Ocado then runs endless machine learning algorithms and, importantly, ensures the data is available to analysts. "To us in Ocado, big data is very real and not a cliché."

"Traditional relational databases are challenging, because they weren't designed for that type of data," explains Soane. "And you have to compromise when you use a company, like an Oracle, because it's not cost effective and you have to spend so much to build a database big enough."

He adds: "But if you store the data in the right kind of technology, you won't have any difficulty accessing it. It's about an information democracy, making it all available for analysts and computer sciences."

After first starting to use Cassandra in 2010, Soane said Ocado began a bit of a love affair with the open-source platform.

"It did what it said on the tin, consumed data without any problems, if you're writing that number of points a second, you don't want it to slow down your business operation – it's consumed in a blink of an eye," he says. "And with open source, we find that community of developers contributing very valuable, our engineers often understand the technology better because they can look at the code, which is very powerful.

Soane says despite being an on-premise solution, Cassandra allows Ocado to be much more flexible than traditional data warehousing methods, as well as being much more resilient.

Soane has been working with DataStax since the beginning of this love affair with Cassandra, which provides professional support and monitoring tools, with experience dealing with the open-source community. "If people are always contributing, DataStax can tell me the best one and they provide training sessions with data modelling."

Ocado launched its Ocado Smart Platform a couple of years ago and this proprietary solution is used by Morissons and the e-tailer is still looking to close a deal with an international retailer to provide the technology to run an online grocery business.
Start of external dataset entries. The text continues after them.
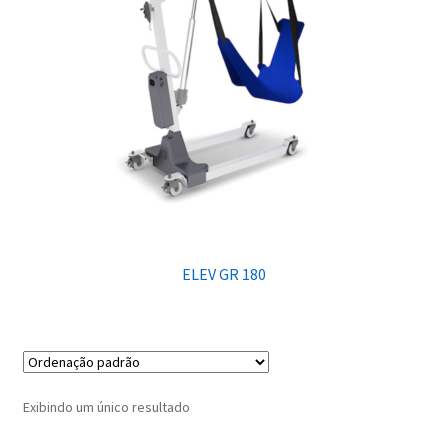
ELEV GR 180
Exibindo um único resultado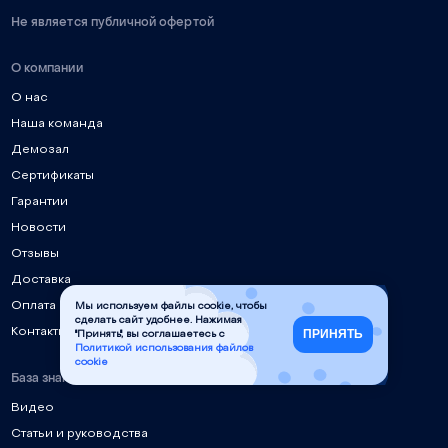
Не является публичной офертой
О компании
О нас
Наша команда
Демозал
Сертификаты
Гарантии
Новости
Отзывы
Доставка
Оплата
Мы используем файлы cookie, чтобы
сделать сайт удобнее. Нажимая
Контакты
ПРИНЯТЬ
"Принять", вы соглашаетесь с
Политикой использования файлов
cookie
База знаний
Видео
Статьи и руководства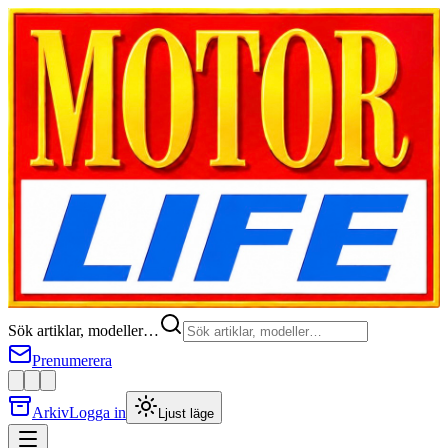
Sök artiklar, modeller…
Prenumerera
Arkiv
Logga in
Ljust läge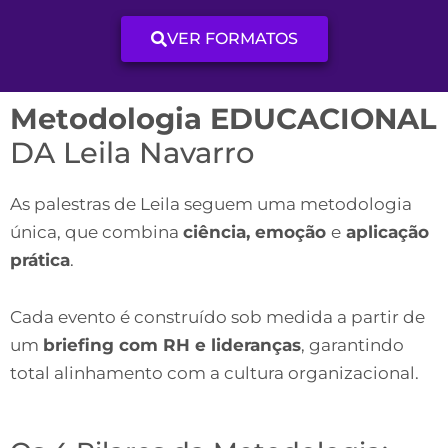
VER FORMATOS
Metodologia EDUCACIONAL
DA Leila Navarro
As palestras de Leila seguem uma metodologia
única, que combina
ciência, emoção
e
aplicação
prática
.
Cada evento é construído sob medida a partir de
um
briefing com RH e lideranças
, garantindo
total alinhamento com a cultura organizacional.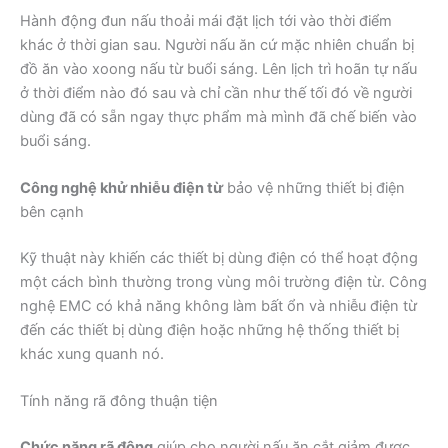
Hành động đun nấu thoải mái đặt lịch tới vào thời điểm
khác ở thời gian sau. Người nấu ăn cứ mặc nhiên chuẩn bị
đồ ăn vào xoong nấu từ buổi sáng. Lên lịch trì hoãn tự nấu
ở thời điểm nào đó sau và chỉ cần như thế tối đó về người
dùng đã có sẵn ngay thực phẩm mà mình đã chế biến vào
buổi sáng.
Công nghệ khử nhiễu điện từ
bảo vệ những thiết bị điện
bên cạnh
Kỹ thuật này khiến các thiết bị dùng điện có thể hoạt động
một cách bình thường trong vùng môi trường điện từ. Công
nghệ EMC có khả năng không làm bất ổn và nhiễu điện từ
đến các thiết bị dùng điện hoặc những hệ thống thiết bị
khác xung quanh nó.
Tính năng rã đông thuận tiện
Chức năng rã đông
giúp cho người nấu ăn cắt giảm được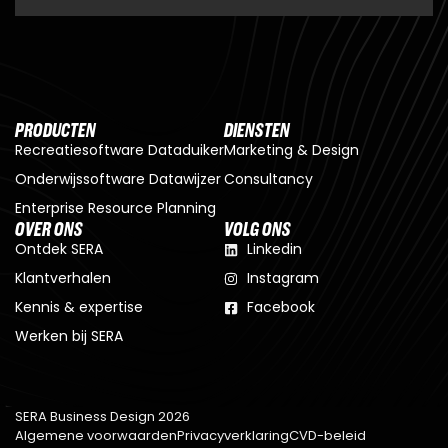
PRODUCTEN
DIENSTEN
Recreatiesoftware Dataduiker
Marketing & Design
Onderwijssoftware Datawijzer
Consultancy
Enterprise Resource Planning
OVER ONS
VOLG ONS
Ontdek SERA
Linkedin
Klantverhalen
Instagram
Kennis & expertise
Facebook
Werken bij SERA
SERA Business Design 2026
Algemene voorwaarden
Privacyverklaring
CVD-beleid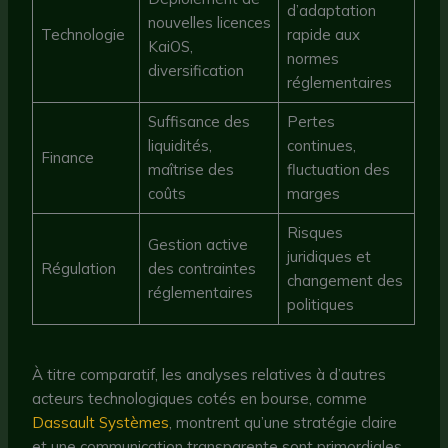
d’adaptation
nouvelles licences
Technologie
rapide aux
KaiOS,
normes
diversification
réglementaires
Suffisance des
Pertes
liquidités,
continues,
Finance
maîtrise des
fluctuation des
coûts
marges
Risques
Gestion active
juridiques et
Régulation
des contraintes
changement des
réglementaires
politiques
À titre comparatif, les analyses relatives à d’autres
acteurs technologiques cotés en bourse, comme
Dassault Systèmes
, montrent qu’une stratégie claire
et une communication transparente sont primordiales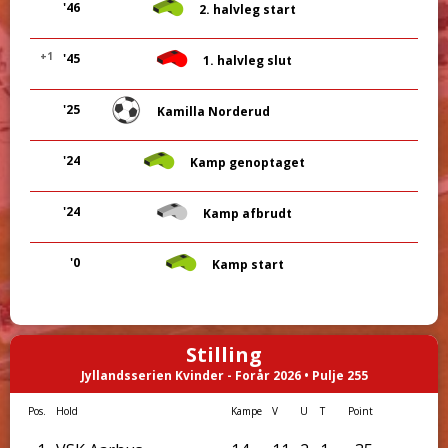
'46
2. halvleg start
+1
'45
1. halvleg slut
'25
Kamilla Norderud
'24
Kamp genoptaget
'24
Kamp afbrudt
'0
Kamp start
Stilling
Jyllandsserien Kvinder - Forår 2026 • Pulje 255
Pos.
Hold
Kampe
V
U
T
Point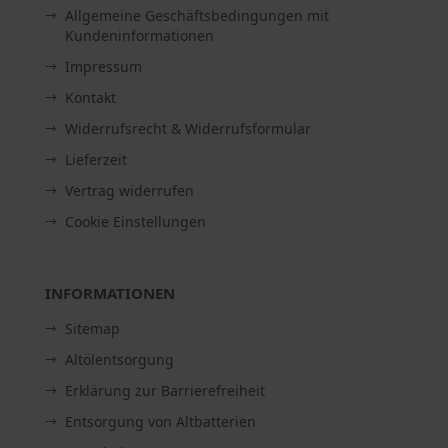
Allgemeine Geschäftsbedingungen mit
Kundeninformationen
Impressum
Kontakt
Widerrufsrecht & Widerrufsformular
Lieferzeit
Vertrag widerrufen
Cookie Einstellungen
INFORMATIONEN
Sitemap
Altölentsorgung
Erklärung zur Barrierefreiheit
Entsorgung von Altbatterien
The platform consists of two parts: one has everything a retailer needs to go online – eCommerce systems, order management, supply chain, systems for vans, while the second component is Ocado's automation solution, which includes its warehouse robotics.

"The idea is a retailer can be given the whole lot and very quickly be running," explains Soane. "But there are two parts to this technically, the bit that runs in the cloud and the bit runs on premise in the warehouse."

Cloud technology looks after the platform and systems, while the automation technology runs using on-premise hosting capabilities, which is the reason behind the choice in Cassandra.

And it is this automation available as a service for other retailers which really excites Soane. "There's a whole load of robotics there, pick smarter, quicker, it's really clever technology. Big data is very exciting."

He adds: "But to make it work, you've got to make sure all of your systems are exposing data of any interest. All sorts of wonderful things are possible, you have to put the work in to expose the data. I never stop putting effort to make sure that is happening. Because there are enormous dividends down the line."